The CAREER Award is one of the "most prestigious awards in support of the early career-development activities of those teacher-scholars who most effectively integrate research and education within the context of their organization's mission," according to the NSF.

Peng Wang is an assistant professor in the Department of Electrical and Computer Engineering, with a joint appointment in the Department of Mechanical Engineering, and holds the Robley D. Evans Faculty Fellowship in Electrical Engineering. Wang has received an NSF CAREER award for his project titled, “Transforming Machine Learning Models Developed in Labs to Manufacturing Plants for In-Process Quality Prediction." This project will explore new machine learning methodology, and if successful, will accelerate the deployment of artificial intelligence in manufacturing plants. 

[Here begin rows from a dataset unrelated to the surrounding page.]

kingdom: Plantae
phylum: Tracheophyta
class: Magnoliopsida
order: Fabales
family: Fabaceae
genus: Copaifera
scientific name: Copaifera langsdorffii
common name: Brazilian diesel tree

Abstract: Recent advances in areas such as automation, data science, and artificial intelligence, are creating new opportunities for advanced manufacturing. However, most machine learning-based solutions are developed in lab environments, which require extensive model tuning and expensive data labeling to be implemented in manufacturing plants. The technical barrier arises from the major discrepancies in the amount, distributions, veracity, and modality between lab and plant data. This Faculty Early Career Development (CAREER) award will investigate new machine learning methodology to make machine learning generalizable and deployable. If successful, the project will accelerate the deployment of artificial intelligence in manufacturing plants and lower the entrance barrier to Industry 4.0 for small and medium manufacturers. This project is also expected to contribute to the development of new manufacturing workforce by engaging middle/high school students and local industries. 

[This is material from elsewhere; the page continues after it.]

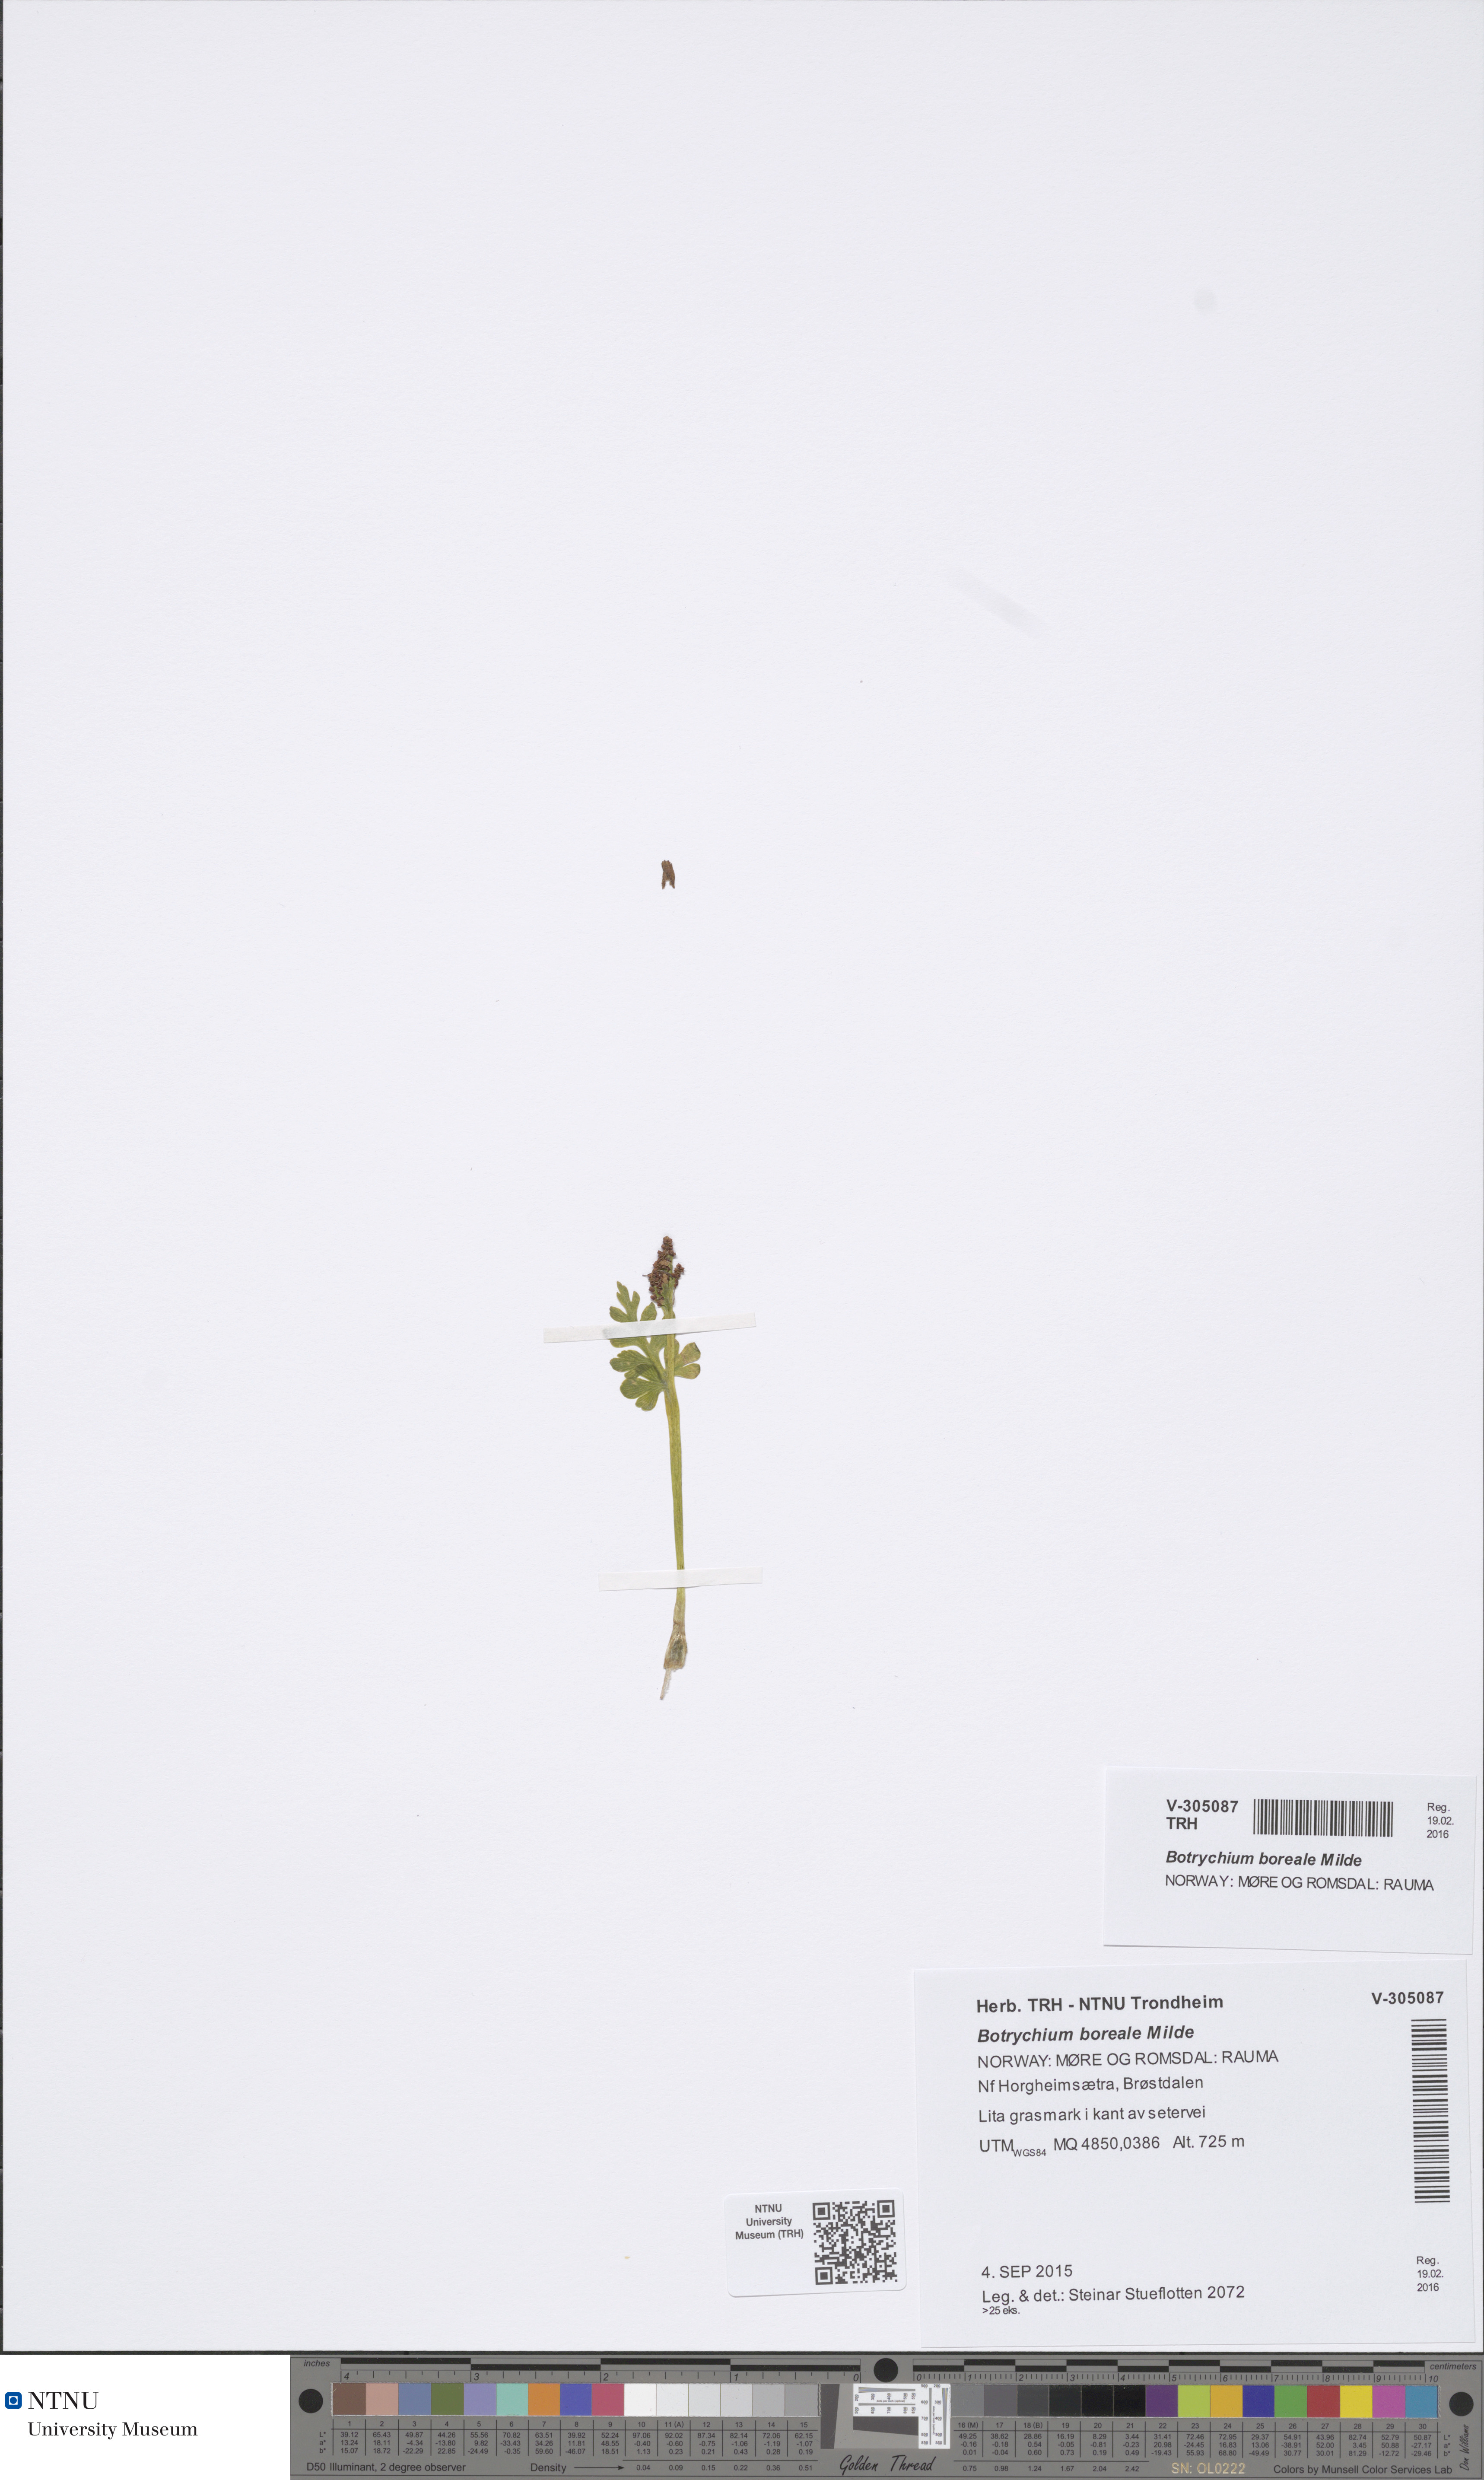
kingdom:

This project aims to develop a machine learning architecture with expandable modules to learn from massive unlabeled data streaming and adapt to dynamically changing manufacturing conditions in plants. The lab-to-plant transformation will be realized upon testing two scientific hypotheses: (1) a generic model for characterizing massive unlabeled data can effectively learn the similarities of plant data; (2) an established model can be fully adapted to unseen but related scenarios with limited tuning. A transformer architecture-based novel machine learning framework will be configured to simultaneously realize: i) task-agnostic self-supervised contrastive learning from massive plant data for multi-level data characterization; ii) normalizing flow for building one-to-one mapping between sensing data toward virtual sensing data generation in plants for improved quality prediction; and iii) prompt model turning for effectively and efficiently adapting models between different manufacturing conditions. If successful, this project will enable generalizable, deployment-ready machine learning solutions that will be readily scalable for a broad scope of manufacturing applications and help U.S. manufacturers adopt smart manufacturing technologies at an accelerated pace.